Berbagai hal terjadi selama tiga tahun mereka bersahabat. Nongkrong di bawah poncer (pohon ceri) hanya untuk sekadar ngobrol, menghayal dan memainkan gitar setelah pulang sekolah. Menghadapi setiap masalah bersama-sama meskipun masalah tersebut ditimbulkan oleh satu orang dan selalu melewati hari bersama dengan kepolosan dan kebodohan tingkah masing-masing. Hingga akhirnya tiga tahun berlalu.
Mereka melanjutkan kuliah di universitas serta jurusan yang berbeda. Baim memutuskan kuliah di jurusan jurnalistik, Sambas di jurusan humas dan Ryandi sendiri di jurusan teknik informatika. Semenjak itu tak banyak lagi waktu mereka untuk berkumpul atau pun sekadar nongkrong. Sampai akhirnya setelah dua tahun, mereka berkumpul kembali di poncer. Menghabiskan waktu sepanjang hari hingga malam untuk bercengkrama, mengenang masa lalu mereka di tongkrongan, tempat dimana persahabatan mereka terjalin begitu kuat.
Secara keseluruhan tak ada hal yang terlalu menarik dari novel ini. Cerita di dalamnya sama seperti cerita kebanyakan novel lain yang mengulas tentang sahabat. Sepanjang cerita kita disuguhkan cerita persahabatan yang dibangun dari kebersamaan yang kuat, pengorbanan dan kerelaan untuk saling mendukung.
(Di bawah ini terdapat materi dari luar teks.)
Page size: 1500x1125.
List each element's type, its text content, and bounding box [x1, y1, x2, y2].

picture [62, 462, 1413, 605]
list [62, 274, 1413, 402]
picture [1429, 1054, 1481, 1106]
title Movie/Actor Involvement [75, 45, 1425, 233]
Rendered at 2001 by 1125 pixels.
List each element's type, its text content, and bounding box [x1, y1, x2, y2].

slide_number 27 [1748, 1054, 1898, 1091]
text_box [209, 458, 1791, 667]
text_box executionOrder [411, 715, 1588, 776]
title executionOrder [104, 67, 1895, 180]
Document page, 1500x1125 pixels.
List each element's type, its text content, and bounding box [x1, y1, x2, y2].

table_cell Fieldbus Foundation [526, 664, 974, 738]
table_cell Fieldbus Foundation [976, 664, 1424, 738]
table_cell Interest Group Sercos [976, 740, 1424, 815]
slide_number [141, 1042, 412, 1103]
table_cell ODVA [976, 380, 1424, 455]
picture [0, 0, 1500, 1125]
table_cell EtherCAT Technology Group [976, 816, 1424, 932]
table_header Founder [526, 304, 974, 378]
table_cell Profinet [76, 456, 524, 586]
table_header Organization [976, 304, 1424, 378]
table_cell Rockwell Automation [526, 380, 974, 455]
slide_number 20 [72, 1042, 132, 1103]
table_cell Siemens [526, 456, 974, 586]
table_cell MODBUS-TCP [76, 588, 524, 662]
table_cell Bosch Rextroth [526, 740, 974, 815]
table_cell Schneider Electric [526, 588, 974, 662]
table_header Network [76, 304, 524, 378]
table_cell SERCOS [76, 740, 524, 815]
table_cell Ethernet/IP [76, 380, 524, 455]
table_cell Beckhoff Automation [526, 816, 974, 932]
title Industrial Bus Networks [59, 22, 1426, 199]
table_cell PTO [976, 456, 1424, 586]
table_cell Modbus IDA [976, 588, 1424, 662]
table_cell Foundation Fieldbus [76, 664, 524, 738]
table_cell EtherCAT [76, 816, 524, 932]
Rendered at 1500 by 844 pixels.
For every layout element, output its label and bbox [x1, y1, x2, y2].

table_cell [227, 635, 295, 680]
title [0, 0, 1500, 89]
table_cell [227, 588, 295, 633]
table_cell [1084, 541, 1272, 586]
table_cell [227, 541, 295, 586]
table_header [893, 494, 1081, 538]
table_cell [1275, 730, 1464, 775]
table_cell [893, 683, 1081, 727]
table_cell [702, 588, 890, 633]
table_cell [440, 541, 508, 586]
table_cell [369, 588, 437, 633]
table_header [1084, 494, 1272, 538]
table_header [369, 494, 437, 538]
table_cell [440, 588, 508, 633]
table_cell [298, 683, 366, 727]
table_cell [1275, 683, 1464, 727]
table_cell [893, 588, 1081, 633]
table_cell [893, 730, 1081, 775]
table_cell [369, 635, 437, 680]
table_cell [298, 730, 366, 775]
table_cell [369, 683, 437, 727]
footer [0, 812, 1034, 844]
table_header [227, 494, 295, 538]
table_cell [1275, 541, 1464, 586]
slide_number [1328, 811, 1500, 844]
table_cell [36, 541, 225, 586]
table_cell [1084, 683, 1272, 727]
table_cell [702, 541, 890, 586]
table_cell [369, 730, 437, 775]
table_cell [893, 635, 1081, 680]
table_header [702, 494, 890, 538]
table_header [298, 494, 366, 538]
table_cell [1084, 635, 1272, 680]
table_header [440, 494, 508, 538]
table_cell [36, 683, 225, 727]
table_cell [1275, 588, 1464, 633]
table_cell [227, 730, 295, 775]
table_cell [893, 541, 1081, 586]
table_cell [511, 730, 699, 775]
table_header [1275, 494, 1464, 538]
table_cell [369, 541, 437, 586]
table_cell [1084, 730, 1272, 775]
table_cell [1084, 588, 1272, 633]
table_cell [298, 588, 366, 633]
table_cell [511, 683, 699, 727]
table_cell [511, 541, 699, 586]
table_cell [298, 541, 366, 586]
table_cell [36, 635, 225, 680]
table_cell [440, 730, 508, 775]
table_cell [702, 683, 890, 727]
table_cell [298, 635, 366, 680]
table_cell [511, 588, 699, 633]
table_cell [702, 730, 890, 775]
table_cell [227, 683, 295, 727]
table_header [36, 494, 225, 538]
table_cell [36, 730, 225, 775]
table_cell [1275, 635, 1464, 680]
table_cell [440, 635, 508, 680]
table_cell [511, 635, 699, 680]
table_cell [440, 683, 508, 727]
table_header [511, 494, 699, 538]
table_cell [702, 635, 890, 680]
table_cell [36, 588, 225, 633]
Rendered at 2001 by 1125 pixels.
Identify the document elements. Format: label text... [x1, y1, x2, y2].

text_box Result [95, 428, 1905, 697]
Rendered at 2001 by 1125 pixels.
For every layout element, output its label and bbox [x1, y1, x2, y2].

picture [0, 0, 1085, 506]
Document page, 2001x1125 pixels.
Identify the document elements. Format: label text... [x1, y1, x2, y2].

Pun demikian, jangan lewatkan satu kisah yang menjadi penutup dari cerita ini. Cerita perjalanan mengejutkan Ryandi dan Baim ke Pekanbaru untuk memberikan dukungan langsung kepada Sambas yang tengah bertanding pada Pekan Olahraga Nasional (PON). Sambas yang tengah bertanding menghadapi final tak menyangka dua orang sahabatnya tiba-tiba ada di arena lomba. Kekecewaan Sambas atas kekalahannya mendapatkan medali emas disembuhkan oleh dua sahabat yang mengingatkannya untuk bersyukur. Bagian ini semakin membuat kita tenggelam dalam romantika sebuah persahabatan.
Dalam pertandingan, bukan hanya tentang siapa yang menjadi pemenang, tetapi juga tentang siapa saja yang mendukungmu untuk menjadi pemenang. (hlm. 241)
Masih dengan gaya tulisannya yang ngawur dan ringan, kita seolah sedang diajak mendengarkan ceritanya secara langsung. Akan tetapi, penggunaan bahasa sehari-hari serta candaan yang terkesan blak-blakan membuat novel ini kurang menarik. Setidaknya, penggunaan bahasa yang cenderung vulgar tanpa sensor tentang kebiasaan-kebiasaan buruk mereka menjadi salah satu hal yang membuat novel ini tak layak dibaca oleh anak di bawah umur. Apalagi ditiru.